第9話 「夫」に話しかけてみたシゴデキ公爵夫人(リリアーナ)
大丈夫。今日は、何も解決しなくていいし、役に立つ話をしなくていい。
そう言い聞かせながら、私は執務室へ向かう廊下を歩いていた。言い聞かせるものの、今まで「結論のない会話」をアルベルトとはしたことがない。うまく会話ができるだろうか。足音がやけに大きく聞こえるのは、緊張している証拠だと自分でも分かる。
昨夜、エリカから受けたアドバイスは、とてもシンプルだった。無理に変わらなくていい。完璧な妻であることを、やめなくていい。ただ、思ったことを一言、足してみてください。

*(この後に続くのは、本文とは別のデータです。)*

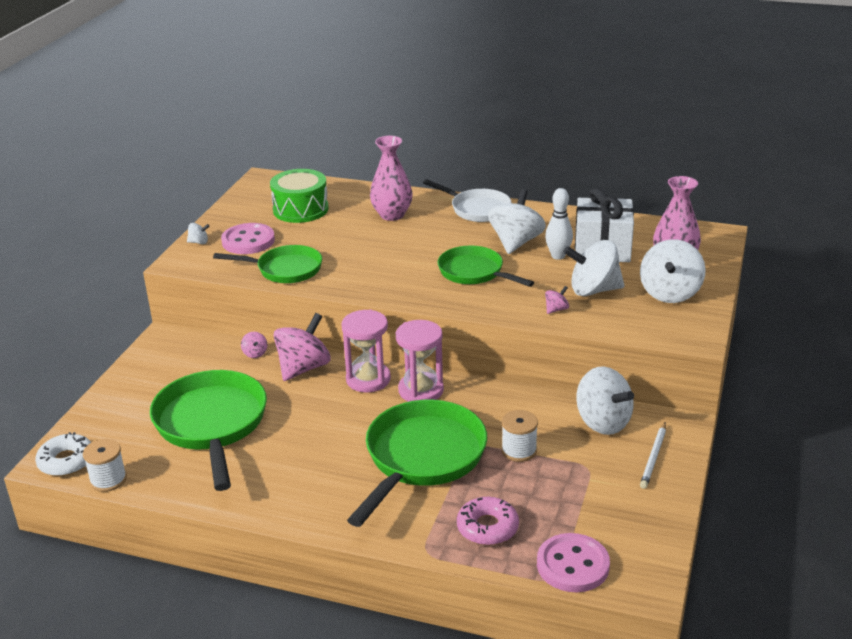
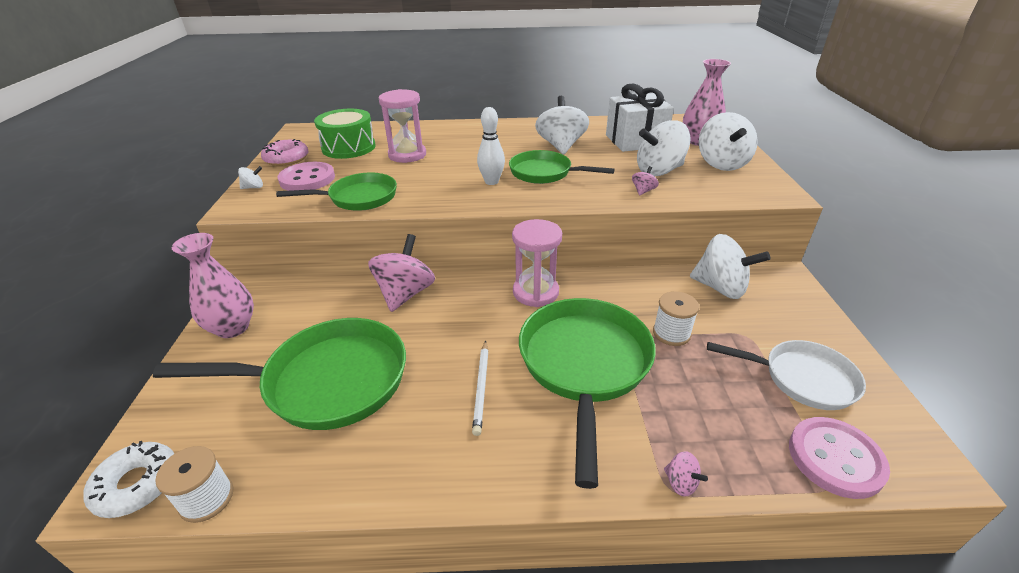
camera: 20 degrees left, 5 degrees up
(212, 424) = (327, 381): green pan -> green pan turned 120 degrees clockwise
(255, 353) = (346, 289): pink spinning top -> pink spinning top (681, 483)
(368, 379) = (477, 292): pink hourglass -> pink hourglass (407, 155)
(392, 215) = (437, 141): pink vase -> pink vase (233, 328)
(477, 209) = (508, 128): white pan -> white pan (802, 378)
(487, 527) = (711, 434): pink donut -> pink donut (286, 159)
(558, 256) = (605, 150): white bowling pin -> white bowling pin (491, 182)
(653, 457) = (792, 311): white pencil -> white pencil (481, 387)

それだけなのに、どうしてこんなにも心臓がうるさいのだろう。
扉の前で一度、深呼吸をする。ノックの回数すらいつもより慎重になってしまう自分が、少し情けない。
「失礼します」
部屋に入ると、アルベルトは書類から顔を上げた。いつも通りの、少し硬い表情。
――ここからだ。
私は意識的に、すぐに用件を切り出さなかった。頭の中では、エリカの声が何度も反響している。なんでもないことでいいんです。
「……今日は、少し寒いですね」
言葉にした瞬間、後悔しかけた。あまりにも内容がない。意味がない。
一瞬の沈黙。アルベルトの眉が、ほんの少しだけ動く。驚いているのか、戸惑っているのか、彼の感情が分からない。
「ええ。確かに。ここ数日で、一気に冷えましたね」
返ってきた。それだけで、胸の奥がじんわりと温かくなる。
「朝、廊下が冷えていて……季節が変わるのだと、改めて思いました」
自分でも驚くほど、声が落ち着いていた。結論を出そうとしなかったからだろうか。でもいつもと違う脳を使っている気がして、心はまだ落ち着かない。
「……冬は、一年が経つのは、早いですね」
アルベルトの声も、いつもより少し柔らかい。
「はい。ですから……そろそろ、暖房設備の点検を早めた方がよいかと」
――あ、仕事の話に戻ってしまった。
一瞬そう思ったが、アルベルトは嫌そうな顔をしなかった。
「それは、助かります。確かに去年は、準備が遅れていましたから」
そこからは、自然に会話が続いた。
暖房の配置、古い建物特有の冷え、冬場の来客対応。気づけば、私は「解決」しそうになる自分を、ほんの少しだけ抑えていた。完璧な答えを出す前に、一拍置く。自分の心で一瞬思った感情をアルベルトに伝えてみる。いつもなら事務的な会話も、幼いころや学生のころの話も挟んだり、自分の感じたことを伝えたり。自分のことを話すのは少し恥ずかしい気がしたが、それでも会話が続いたことが純粋にうれしかった。
「……ところで」
アルベルトが、少し迷うように言葉を選ぶ。
「その件ですが、隣国との貿易にも影響が出るかもしれません」
その話題には、どうしても口を出したくなってしまう。私は自然と、いくつかの改善案を挙げた。数字、輸送経路、交渉の優先順位。気づけば、いつもの自分に戻っていた。
――やってしまった。
そう思った瞬間、アルベルトの表情を盗み見る。だが、予想していたような困惑や距離感は、そこにはなかった。
「なるほど」
彼は小さく息を吐き、口元を緩めた。微笑んでいるようにも見える。
「やはり、あなたの視点は的確ですね。助かります」
その言葉に、胸が跳ねた。初めて言われた。私は、思わず照れくさくて下を向いてしまう。
「……ただ」
顔を上げると、アルベルトは少しだけ視線を外し、続ける。
「こうして話していると、時間を忘れてしまいますね」
その横顔は、どこか照れくさそうで。いつもより、ずっと柔らかい。
「……そう、ですね」
私は微笑みながら答えた。その笑みが、作りものではないことを、自分でもはっきりと感じていた。
やがて話は一区切りつき、私は一礼をして部屋を出た。
扉が閉まった瞬間、胸の奥からこみ上げるものがあった。たくさん話せた。ちゃんと、会話になっていた。
廊下を数歩進んだところで、私は気づく。
――走っている。
貴族としては、はしたない行為だ。だが、今はどうでもよかった。エリカに、伝えたい。うまく言葉にできなくてもいい。
「あなたのおかげだわ!」
そう言う自分の姿が、はっきりと想像できて、思わず笑みがこぼれた。